**STUDY TEXT:**
☆ ☆ ☆ ☆ ☆ ☆ ☆
• hollyghammond

Why do we feel fear?

Updated: Dec 16, 2019

The concept of fear is something that has been explored in all mediums, from Iron Maiden’s Fear of The Dark album to iconic characters such as Stephen King’s Pennywise the Dancing Clown and iconic Batman character the Scarecrow. But what causes us to feel fear? And how do we get rid of fear?

Phobias are actually a form of anxiety disorder, affecting approximately 10% of people in their lifetime. Most phobias originate in childhood but intensify into adulthood. Characteristics of phobias include; anxiety of feared object, disruption of day-to-day life, irrational fear and fear from exposure to stimulus.

There are many explanations from different approaches as to how phobias are acquired, whether it be from evolution, genetics or abnormal cognitive functioning. However, here I will explain the behavioural or environmental approach. This suggests that phobias are acquired through what is known as the two process model. The two stages being acquisition and maintenance. This works through the principles of classical and operant conditioning.
☆ ☆ ☆ ☆ ☆ ☆ ☆
Stored data:
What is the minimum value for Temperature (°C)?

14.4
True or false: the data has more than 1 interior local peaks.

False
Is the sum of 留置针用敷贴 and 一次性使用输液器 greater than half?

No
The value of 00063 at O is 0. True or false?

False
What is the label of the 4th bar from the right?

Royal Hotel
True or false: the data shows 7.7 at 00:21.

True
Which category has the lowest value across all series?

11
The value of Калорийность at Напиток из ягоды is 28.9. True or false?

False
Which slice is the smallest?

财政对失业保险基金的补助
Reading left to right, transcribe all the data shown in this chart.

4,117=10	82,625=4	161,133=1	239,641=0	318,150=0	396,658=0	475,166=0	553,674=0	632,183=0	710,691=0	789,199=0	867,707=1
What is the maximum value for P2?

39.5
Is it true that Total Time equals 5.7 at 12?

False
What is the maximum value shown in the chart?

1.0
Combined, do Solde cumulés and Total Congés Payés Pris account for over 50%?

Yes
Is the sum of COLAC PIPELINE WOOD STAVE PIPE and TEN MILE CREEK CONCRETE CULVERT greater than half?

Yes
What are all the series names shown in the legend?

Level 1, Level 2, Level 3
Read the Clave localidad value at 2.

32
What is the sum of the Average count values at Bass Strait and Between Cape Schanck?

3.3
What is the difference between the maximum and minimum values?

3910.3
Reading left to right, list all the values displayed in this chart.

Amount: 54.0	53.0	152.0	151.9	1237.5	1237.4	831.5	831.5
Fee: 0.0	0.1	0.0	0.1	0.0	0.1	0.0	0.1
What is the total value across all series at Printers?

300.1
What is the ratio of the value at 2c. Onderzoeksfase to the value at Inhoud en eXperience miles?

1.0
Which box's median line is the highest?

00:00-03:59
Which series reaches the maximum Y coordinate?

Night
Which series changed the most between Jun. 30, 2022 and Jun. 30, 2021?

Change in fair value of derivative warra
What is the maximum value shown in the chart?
☆ ☆ ☆ ☆ ☆ ☆ ☆
**ACTIONS TO TAKE:**
1. Retype the stretch of the article on fear from "Why do we feel" through "rid of fear?".
2. Recast the paragraph of the article on fear that begins "Phobias are actually" as a short bulleted list, keeping its main facts.

**ANSWERS TO THE TASKS:**
1.
Why do we feel fear?

Updated: Dec 16, 2019

The concept of fear is something that has been explored in all mediums, from Iron Maiden’s Fear of The Dark album to iconic characters such as Stephen King’s Pennywise the Dancing Clown and iconic Batman character the Scarecrow. But what causes us to feel fear? And how do we get rid of fear?

2.
- Phobias are a form of anxiety disorder.
- They affect approximately 10% of people in their lifetime.
- Most originate in childhood and intensify into adulthood.
- Their characteristics include anxiety about the feared object, disruption of day-to-day life, irrational fear and fear from exposure to a stimulus.